Planning a successful photoshoot or content day requires strategic planning and a detailed mood board; we like to call this our shoot deck. Whether it’s a small scale content session or a campaign shoot, a shoot deck aligns the entire team to make sure everyone is on the same page and well prepared. With numerous elements to consider such as your setting, subject(s), and overall aesthetic; we’ve compiled a list of everything you should consider when creating your shoot deck!

1. Location

Your location sets the scene for the creative process. It can be one or multiple locations but be sure to include visuals of the space you’ll be using and/ or the specific areas within the location that you plan to utilize. This helps your team visual what the setting of the photoshoot will be.


2. Models/ Subjects (if applicable)


Most shoots consist of either models or subjects (products).

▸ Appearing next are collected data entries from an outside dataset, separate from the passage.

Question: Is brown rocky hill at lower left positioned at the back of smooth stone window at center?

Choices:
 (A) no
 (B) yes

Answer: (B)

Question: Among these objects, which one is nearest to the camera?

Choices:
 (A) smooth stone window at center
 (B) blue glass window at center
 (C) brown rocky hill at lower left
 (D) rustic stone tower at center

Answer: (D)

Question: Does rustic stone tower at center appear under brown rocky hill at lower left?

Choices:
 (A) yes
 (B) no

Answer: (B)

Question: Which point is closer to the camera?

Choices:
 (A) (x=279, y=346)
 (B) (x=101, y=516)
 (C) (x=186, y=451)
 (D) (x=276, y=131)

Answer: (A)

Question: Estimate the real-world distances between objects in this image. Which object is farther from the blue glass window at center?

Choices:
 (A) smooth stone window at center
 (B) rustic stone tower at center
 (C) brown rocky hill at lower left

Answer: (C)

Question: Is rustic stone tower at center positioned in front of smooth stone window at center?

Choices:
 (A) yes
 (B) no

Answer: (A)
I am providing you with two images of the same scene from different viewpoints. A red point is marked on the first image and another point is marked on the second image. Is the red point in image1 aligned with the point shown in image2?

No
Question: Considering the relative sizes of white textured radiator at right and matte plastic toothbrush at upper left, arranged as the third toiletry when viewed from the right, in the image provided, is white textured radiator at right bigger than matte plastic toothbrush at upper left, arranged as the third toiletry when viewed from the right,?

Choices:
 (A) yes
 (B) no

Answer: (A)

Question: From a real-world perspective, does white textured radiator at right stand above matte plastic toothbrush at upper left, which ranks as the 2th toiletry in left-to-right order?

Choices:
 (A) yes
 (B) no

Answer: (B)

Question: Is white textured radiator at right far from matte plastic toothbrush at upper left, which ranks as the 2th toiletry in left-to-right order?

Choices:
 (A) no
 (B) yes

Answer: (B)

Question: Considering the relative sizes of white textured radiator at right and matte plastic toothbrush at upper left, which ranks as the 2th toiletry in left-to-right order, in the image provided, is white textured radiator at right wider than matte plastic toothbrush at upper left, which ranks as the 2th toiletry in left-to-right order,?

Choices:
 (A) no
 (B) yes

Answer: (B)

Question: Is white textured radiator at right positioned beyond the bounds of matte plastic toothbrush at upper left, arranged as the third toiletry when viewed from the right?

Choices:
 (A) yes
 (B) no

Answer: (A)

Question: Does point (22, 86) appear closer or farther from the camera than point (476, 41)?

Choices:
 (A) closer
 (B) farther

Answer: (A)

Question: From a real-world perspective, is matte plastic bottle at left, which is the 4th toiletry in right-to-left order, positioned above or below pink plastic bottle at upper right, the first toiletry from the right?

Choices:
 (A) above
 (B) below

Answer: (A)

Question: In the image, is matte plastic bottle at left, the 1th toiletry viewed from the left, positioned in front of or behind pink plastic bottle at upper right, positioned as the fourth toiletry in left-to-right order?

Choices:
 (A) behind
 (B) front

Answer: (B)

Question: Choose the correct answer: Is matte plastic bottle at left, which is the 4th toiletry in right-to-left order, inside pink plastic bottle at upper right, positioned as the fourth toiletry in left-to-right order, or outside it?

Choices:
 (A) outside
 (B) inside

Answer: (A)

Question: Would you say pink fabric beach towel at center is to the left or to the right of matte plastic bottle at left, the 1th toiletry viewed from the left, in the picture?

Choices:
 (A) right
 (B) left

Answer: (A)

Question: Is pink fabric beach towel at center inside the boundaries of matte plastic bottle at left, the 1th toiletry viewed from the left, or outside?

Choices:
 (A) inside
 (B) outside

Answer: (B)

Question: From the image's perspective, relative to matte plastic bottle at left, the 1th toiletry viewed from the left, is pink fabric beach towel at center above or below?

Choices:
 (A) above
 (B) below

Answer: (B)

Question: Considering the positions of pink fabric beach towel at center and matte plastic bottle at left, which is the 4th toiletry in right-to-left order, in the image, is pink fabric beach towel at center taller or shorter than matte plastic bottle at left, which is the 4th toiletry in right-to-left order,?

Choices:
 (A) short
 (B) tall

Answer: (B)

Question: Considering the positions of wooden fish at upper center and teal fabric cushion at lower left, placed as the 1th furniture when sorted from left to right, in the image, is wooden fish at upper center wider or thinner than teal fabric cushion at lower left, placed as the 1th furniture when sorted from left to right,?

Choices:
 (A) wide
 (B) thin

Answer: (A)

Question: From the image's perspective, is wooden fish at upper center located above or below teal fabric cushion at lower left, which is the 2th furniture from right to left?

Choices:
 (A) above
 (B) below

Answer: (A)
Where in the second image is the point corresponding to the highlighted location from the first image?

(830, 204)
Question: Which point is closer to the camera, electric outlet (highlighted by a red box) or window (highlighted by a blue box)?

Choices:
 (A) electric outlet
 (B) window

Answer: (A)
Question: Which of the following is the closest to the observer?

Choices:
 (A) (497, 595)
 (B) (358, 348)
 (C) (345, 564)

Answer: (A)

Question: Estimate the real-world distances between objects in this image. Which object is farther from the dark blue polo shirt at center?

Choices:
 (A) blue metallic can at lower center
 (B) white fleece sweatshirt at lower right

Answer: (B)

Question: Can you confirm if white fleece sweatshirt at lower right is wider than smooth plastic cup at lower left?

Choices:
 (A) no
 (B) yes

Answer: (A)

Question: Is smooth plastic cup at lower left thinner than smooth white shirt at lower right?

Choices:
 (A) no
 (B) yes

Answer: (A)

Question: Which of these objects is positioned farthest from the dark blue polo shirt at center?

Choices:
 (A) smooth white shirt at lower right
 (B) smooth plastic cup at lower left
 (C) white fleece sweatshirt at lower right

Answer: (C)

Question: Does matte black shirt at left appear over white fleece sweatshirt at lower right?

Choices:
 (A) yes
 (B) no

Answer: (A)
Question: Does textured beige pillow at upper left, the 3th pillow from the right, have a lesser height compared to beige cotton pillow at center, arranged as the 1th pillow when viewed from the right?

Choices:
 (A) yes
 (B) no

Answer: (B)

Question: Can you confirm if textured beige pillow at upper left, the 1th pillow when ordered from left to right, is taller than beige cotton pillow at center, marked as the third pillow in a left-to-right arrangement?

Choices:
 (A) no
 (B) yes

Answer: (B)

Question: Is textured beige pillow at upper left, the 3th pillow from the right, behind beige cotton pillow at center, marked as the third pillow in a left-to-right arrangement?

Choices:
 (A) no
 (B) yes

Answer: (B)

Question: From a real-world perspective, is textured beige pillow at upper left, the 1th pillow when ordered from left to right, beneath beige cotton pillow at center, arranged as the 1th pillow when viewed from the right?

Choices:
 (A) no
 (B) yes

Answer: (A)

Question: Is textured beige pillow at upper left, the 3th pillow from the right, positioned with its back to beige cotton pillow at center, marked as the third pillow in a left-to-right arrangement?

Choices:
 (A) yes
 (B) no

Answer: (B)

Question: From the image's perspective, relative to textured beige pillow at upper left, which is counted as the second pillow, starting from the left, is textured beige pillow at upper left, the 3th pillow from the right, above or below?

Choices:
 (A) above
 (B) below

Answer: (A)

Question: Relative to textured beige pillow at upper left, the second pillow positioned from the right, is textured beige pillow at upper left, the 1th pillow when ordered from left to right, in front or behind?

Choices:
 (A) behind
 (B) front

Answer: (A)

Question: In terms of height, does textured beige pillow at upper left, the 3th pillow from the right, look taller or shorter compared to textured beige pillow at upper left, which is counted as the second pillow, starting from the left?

Be sure to include photos of each subject along with their descriptions such as size/ height/ colour (for products), which will help for the styling phase.


3. Styling


From clothes and accessories to backdrops and props, styling is what will bring your photos to life. This element goes hand in hand with your shot list and can be included in the description section of each shot. For example, on the left side of the page you can have the shot you plan to create and on the right side a description or visuals of the items you’ll use to style it.


4. Shot List


Your shot list is your roadmap for the entire shoot, consisting of inspiration shots that you plan to create with your own spin on it. Your shot list shouldn’t be used to replicate, but to inspire you for poses or placement.


5. Lighting

Lighting is crucial to achieve the final results you want. By creating a lighting guide, you can prepare your photographer and production team with what type of equipment they’ll need in order to bring your vision to life.


6. Editing Style

The editing style should be considered before production as it’s the style in which your photographer will use to edit the final selections. This goes hand in hand with the lighting phase and should be review pre-production with your photographer or production team.

7. Call Sheet


Your call sheet is a detailed schedule of your production shoot and includes every single person involved. By creating a call sheet, you’re keeping everyone involved in check and on time to ensure things flow smoothly.